OPEC+ Holds Production Levels as Internal Crises Rattle Oil Markets

OPEC+ announced on Sunday that it will raise oil production quotas by 206,000 barrels per day in May, a modest increase that may have little immediate impact due to ongoing disruptions in the Strait of Hormuz.

The strategic waterway, which handles a large share of the world's oil exports, has been effectively closed since late February because of the US-Israeli conflict with Iran.

The closure has heavily affected OPEC+ members Saudi Arabia, the United Arab Emirates, Kuwait, and Iraq, all of which were among the few able to increase production before the conflict.

As a result, global crude prices have surged to nearly $120 per barrel, putting pressure on transportation costs and consumers worldwide, NY Post reported.

The planned quota increase, less than 2% of the supply lost due to the Hormuz blockade, is largely symbolic for now.

"When the Strait of Hormuz is closed, additional barrels from OPEC+ become largely irrelevant," said Jorge Leon, a former OPEC official and head of geopolitical analysis at Rystad Energy.

Analysts describe the move as a signal of readiness rather than a solution to immediate supply challenges.

OPEC+ Agrees on Modest May Oil Quota Increase

Eight OPEC+ members agreed to the May quota increase during a virtual meeting on Sunday.

Other producers, including Russia, are unable to raise output due to Western sanctions and infrastructure damage caused by the war in Ukraine.

Within the Gulf, missile and drone attacks have caused significant harm to oil facilities, and officials warn it could take months to return to normal production even if the strait reopens.
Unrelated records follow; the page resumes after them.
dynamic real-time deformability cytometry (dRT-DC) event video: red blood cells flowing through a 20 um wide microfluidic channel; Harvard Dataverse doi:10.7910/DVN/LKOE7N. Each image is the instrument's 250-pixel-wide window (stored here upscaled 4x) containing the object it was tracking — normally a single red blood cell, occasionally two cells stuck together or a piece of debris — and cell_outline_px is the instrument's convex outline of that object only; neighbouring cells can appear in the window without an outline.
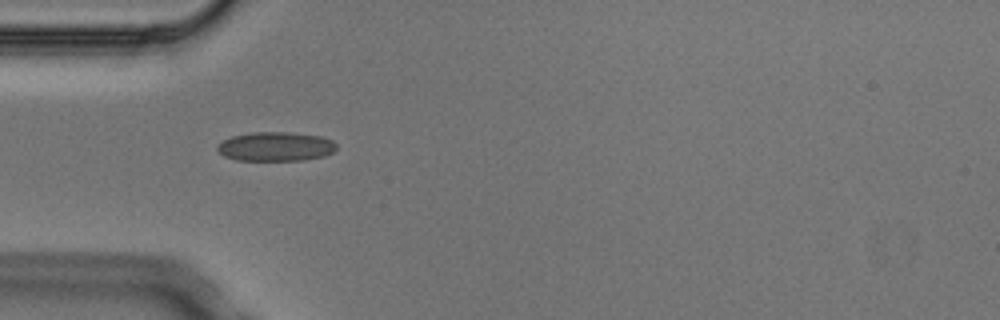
{"species": "Egyptian fruit bat (a non-hibernating species)", "species_latin": "Rousettus aegyptiacus", "temperature_condition": "cold", "stored_images_in_passage": 8, "camera_frame_rate_fps": 3000, "um_per_image_px": 0.085, "animal": {"sex": "male"}, "frame": {"image": 1, "passage_image": 4, "time_ms": 1.0, "image_size_px": [1000, 320], "cell_outline_px": [[336, 148], [332, 152], [324, 156], [304, 160], [236, 160], [224, 156], [216, 148], [216, 144], [232, 136], [252, 132], [288, 132], [320, 136], [332, 140], [336, 144]], "centroid_in_image_um": [23.41, 12.45], "position_along_channel_um": 61.6, "area_um2": 20.23}}
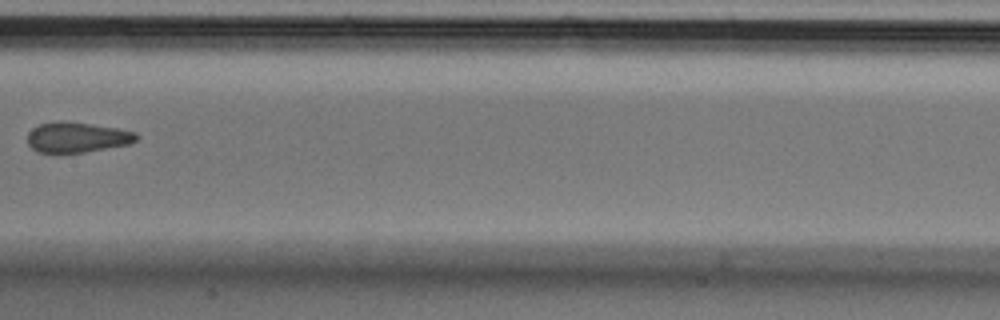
{"frame": {"image": 2, "passage_image": 7, "time_ms": 2.0, "image_size_px": [1000, 320], "cell_outline_px": [[140, 136], [136, 140], [128, 144], [84, 152], [60, 156], [36, 152], [28, 144], [28, 132], [32, 128], [40, 124], [60, 120], [92, 124], [116, 128], [136, 132]], "centroid_in_image_um": [6.49, 11.7], "position_along_channel_um": 200.9, "area_um2": 19.83}}
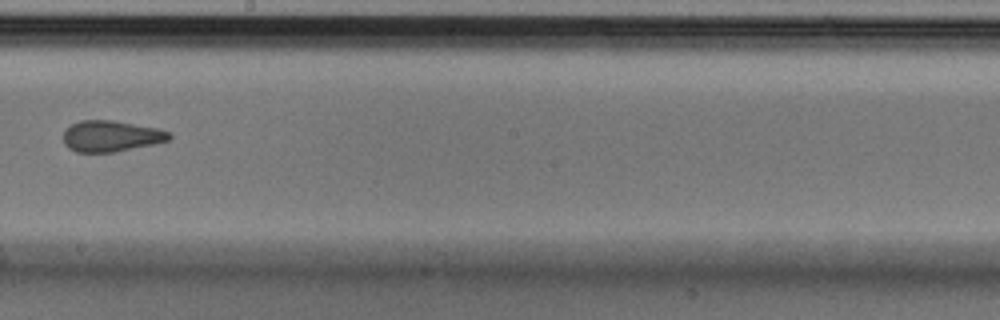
{"frame": {"image": 3, "passage_image": 8, "time_ms": 2.333, "image_size_px": [1000, 320], "cell_outline_px": [[172, 136], [168, 140], [156, 144], [112, 152], [76, 152], [68, 148], [64, 144], [64, 132], [72, 124], [80, 120], [116, 120], [160, 128], [172, 132]], "centroid_in_image_um": [9.49, 11.56], "position_along_channel_um": 238.7, "area_um2": 19.42}}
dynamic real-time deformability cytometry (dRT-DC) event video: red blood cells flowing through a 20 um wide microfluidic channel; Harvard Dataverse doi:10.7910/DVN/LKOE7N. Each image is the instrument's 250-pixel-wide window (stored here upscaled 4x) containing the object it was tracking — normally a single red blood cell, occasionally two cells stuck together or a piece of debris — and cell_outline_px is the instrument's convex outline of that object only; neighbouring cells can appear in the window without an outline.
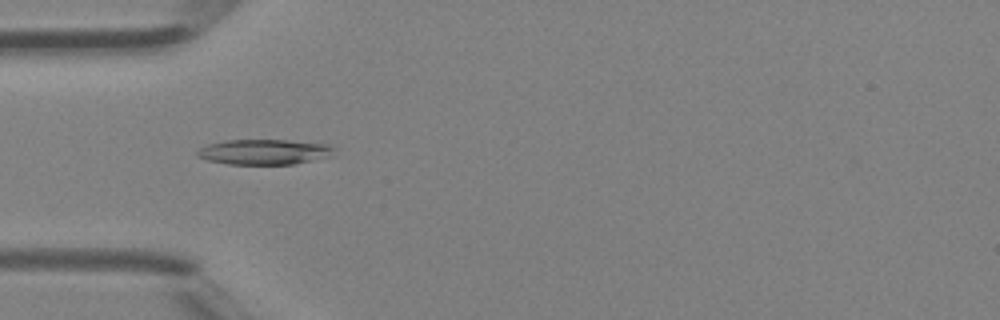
{"species": "Egyptian fruit bat (a non-hibernating species)", "species_latin": "Rousettus aegyptiacus", "temperature_condition": "room temperature", "stored_images_in_passage": 46, "camera_frame_rate_fps": 3000, "um_per_image_px": 0.085, "animal": {"sex": "female"}, "frame": {"image": 1, "passage_image": 14, "time_ms": 4.333, "image_size_px": [1000, 320], "cell_outline_px": [[336, 148], [328, 156], [296, 164], [228, 164], [208, 160], [196, 156], [196, 152], [200, 148], [208, 144], [224, 140], [288, 140], [328, 144]], "centroid_in_image_um": [22.43, 12.9], "position_along_channel_um": 62.6, "area_um2": 20.06}}
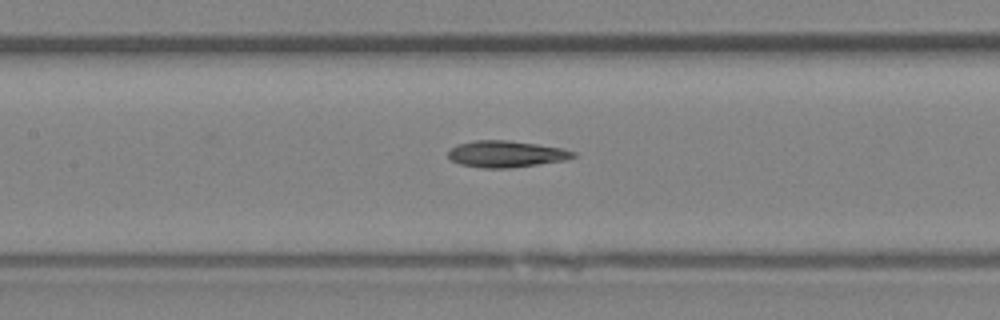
{"frame": {"image": 2, "passage_image": 21, "time_ms": 6.667, "image_size_px": [1000, 320], "cell_outline_px": [[576, 156], [564, 160], [512, 168], [484, 168], [460, 164], [452, 160], [448, 156], [448, 152], [456, 144], [476, 140], [508, 140], [564, 148], [576, 152]], "centroid_in_image_um": [43.03, 13.08], "position_along_channel_um": 164.4, "area_um2": 19.31}}
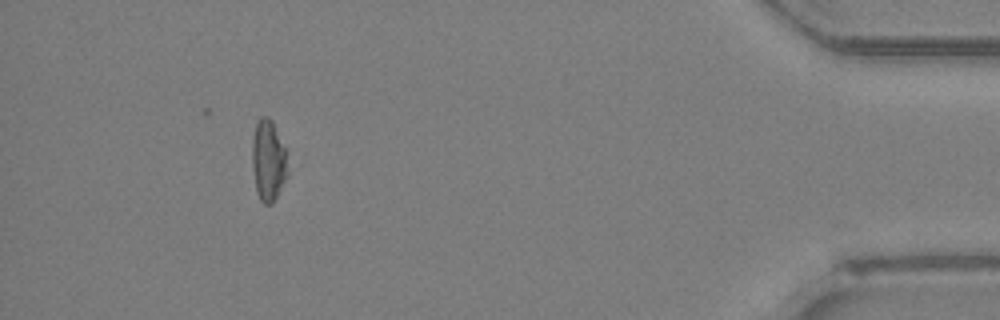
{"frame": {"image": 3, "passage_image": 42, "time_ms": 13.667, "image_size_px": [1000, 320], "cell_outline_px": [[288, 176], [272, 204], [264, 204], [260, 200], [256, 192], [252, 168], [252, 140], [256, 124], [260, 116], [268, 116], [272, 120], [288, 148]], "centroid_in_image_um": [22.84, 13.62], "position_along_channel_um": 412.4, "area_um2": 17.57}, "authors_computed_cell_mechanics": {"area_um2": 19.3052, "velocity_mm_per_s": 4.4492, "shape_relaxation_time_tau1_ms": 5.9272, "shape_relaxation_time_tau2_ms": 4.2353, "deformation_change_tau1": 0.1504, "deformation_change_tau2": 0.1594}}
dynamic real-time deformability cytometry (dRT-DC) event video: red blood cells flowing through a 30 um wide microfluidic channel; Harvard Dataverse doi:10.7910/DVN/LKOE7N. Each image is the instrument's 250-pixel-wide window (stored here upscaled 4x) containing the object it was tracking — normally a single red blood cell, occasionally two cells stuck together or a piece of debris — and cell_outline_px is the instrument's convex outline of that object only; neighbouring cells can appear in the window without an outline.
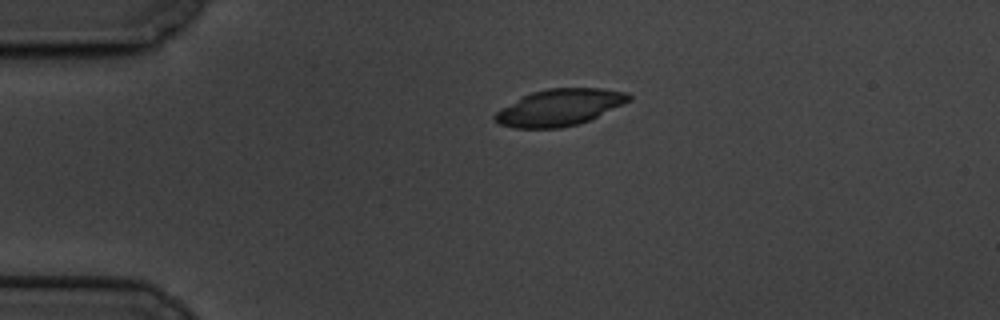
{"species": "common noctule bat (a hibernating species)", "species_latin": "Nyctalus noctula", "temperature_condition": "cold", "stored_images_in_passage": 48, "camera_frame_rate_fps": 3000, "um_per_image_px": 0.085, "animal": {"sex": "male", "body_mass_g": 19.5, "forearm_length_mm": 54.6}, "frame": {"image": 1, "passage_image": 1, "time_ms": 0.0, "image_size_px": [1000, 320], "cell_outline_px": [[632, 100], [624, 104], [580, 124], [560, 128], [512, 128], [500, 124], [492, 120], [492, 116], [496, 112], [524, 96], [532, 92], [548, 88], [600, 88], [628, 92], [632, 96]], "centroid_in_image_um": [47.59, 9.14], "position_along_channel_um": 37.4, "area_um2": 28.55}}
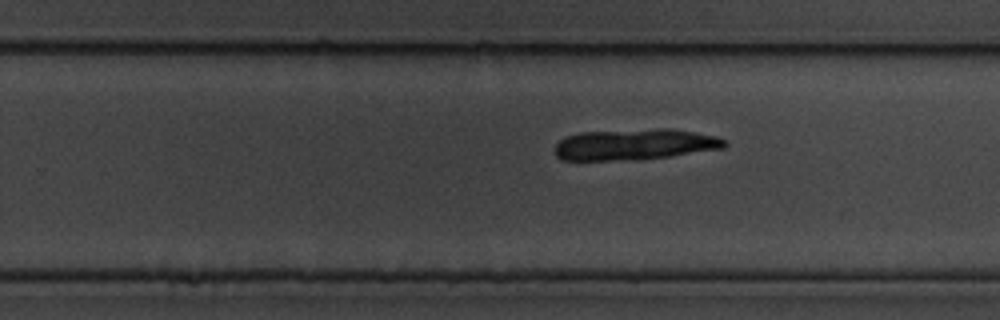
{"frame": {"image": 2, "passage_image": 26, "time_ms": 8.333, "image_size_px": [1000, 320], "cell_outline_px": [[728, 144], [724, 148], [668, 156], [612, 160], [560, 160], [556, 156], [556, 144], [564, 136], [580, 132], [660, 128], [672, 128], [716, 136], [728, 140]], "centroid_in_image_um": [53.95, 12.25], "position_along_channel_um": 275.8, "area_um2": 30.58}}
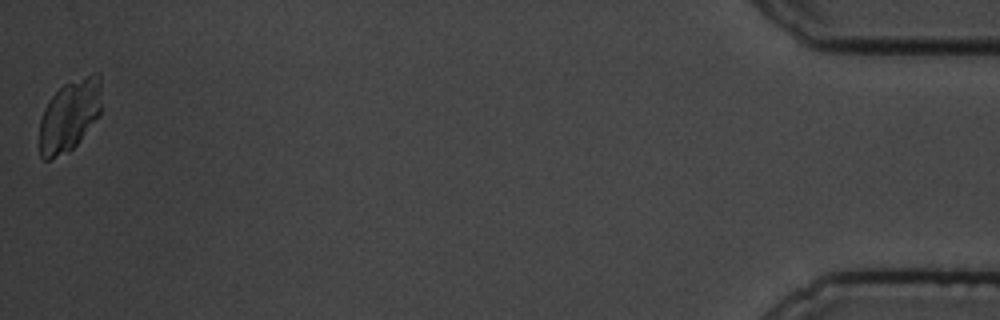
{"frame": {"image": 3, "passage_image": 48, "time_ms": 15.667, "image_size_px": [1000, 320], "cell_outline_px": [[100, 116], [76, 144], [68, 152], [48, 160], [44, 160], [40, 156], [40, 120], [44, 108], [52, 96], [64, 84], [92, 72], [100, 72]], "centroid_in_image_um": [5.92, 9.8], "position_along_channel_um": 429.3, "area_um2": 25.89}}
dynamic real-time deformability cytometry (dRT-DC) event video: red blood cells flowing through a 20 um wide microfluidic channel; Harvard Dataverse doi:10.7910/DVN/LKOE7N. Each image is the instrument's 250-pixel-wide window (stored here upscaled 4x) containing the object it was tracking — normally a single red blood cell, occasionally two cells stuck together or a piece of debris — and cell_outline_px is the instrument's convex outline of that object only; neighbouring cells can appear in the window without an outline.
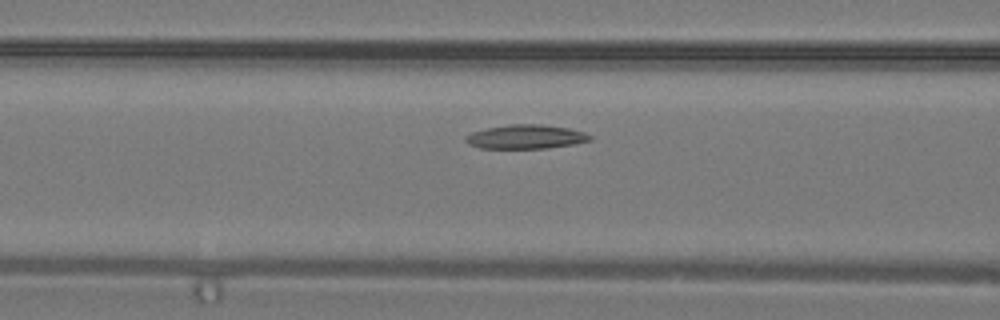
{"species": "common noctule bat (a hibernating species)", "species_latin": "Nyctalus noctula", "temperature_condition": "warm", "stored_images_in_passage": 6, "camera_frame_rate_fps": 3000, "um_per_image_px": 0.085, "animal": {"sex": "male", "body_mass_g": 19.2, "forearm_length_mm": 51.8}, "frame": {"image": 1, "passage_image": 6, "time_ms": 1.667, "image_size_px": [1000, 320], "cell_outline_px": [[592, 140], [572, 144], [548, 148], [480, 148], [468, 144], [464, 140], [464, 136], [472, 132], [488, 128], [508, 124], [540, 124], [568, 128], [584, 132], [592, 136]], "centroid_in_image_um": [44.67, 11.62], "position_along_channel_um": 121.9, "area_um2": 17.4}}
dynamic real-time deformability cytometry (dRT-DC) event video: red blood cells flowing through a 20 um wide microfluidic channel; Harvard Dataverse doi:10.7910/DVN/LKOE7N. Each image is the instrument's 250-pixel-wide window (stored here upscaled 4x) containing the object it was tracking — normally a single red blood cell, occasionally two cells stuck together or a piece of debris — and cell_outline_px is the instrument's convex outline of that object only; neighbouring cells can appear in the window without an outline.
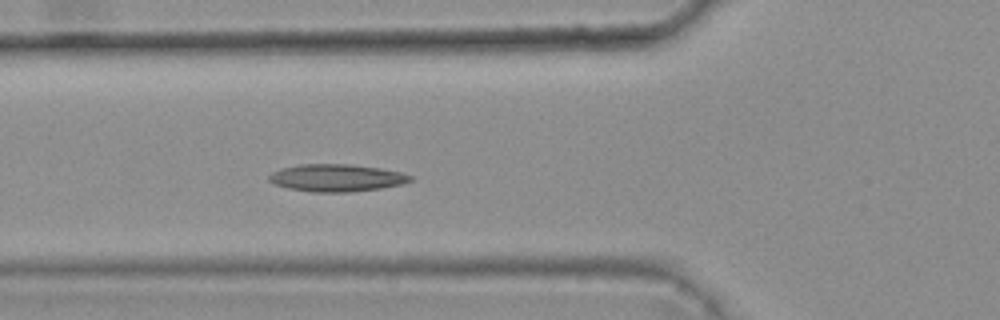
{"species": "common noctule bat (a hibernating species)", "species_latin": "Nyctalus noctula", "temperature_condition": "warm", "stored_images_in_passage": 4, "camera_frame_rate_fps": 3000, "um_per_image_px": 0.085, "animal": {"sex": "female", "body_mass_g": 25.1}, "frame": {"image": 1, "passage_image": 4, "time_ms": 1.0, "image_size_px": [1000, 320], "cell_outline_px": [[412, 180], [404, 184], [380, 188], [348, 192], [312, 192], [288, 188], [276, 184], [268, 180], [268, 176], [272, 172], [280, 168], [300, 164], [352, 164], [380, 168], [400, 172], [412, 176]], "centroid_in_image_um": [28.6, 15.11], "position_along_channel_um": 97.2, "area_um2": 22.54}}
According to CNA, a separate OPEC+ panel, the Joint Ministerial Monitoring Committee, highlighted the high cost of repairing energy assets, noting that these attacks continue to strain supply.

Despite some exceptions, such as Iraq, where tankers have been allowed through the strait, overall transportation remains risky and limited.

May's production increase mirrors the April adjustment agreed upon as the conflict began to disrupt exports.

Analysts estimate that the ongoing disruption has removed as much as 12 to 15 million barrels per day—around 15% of global supply—raising fears that prices could climb above $150 per barrel if flows remain blocked into mid-May, according to JPMorgan.

OPEC+, which includes 22 members, has focused recent monthly production decisions on eight key countries.

These nations raised quotas by about 2.9 million barrels per day from April to December 2025 but paused increases in early 2026. The group will meet again on May 3 to review conditions and potential adjustments.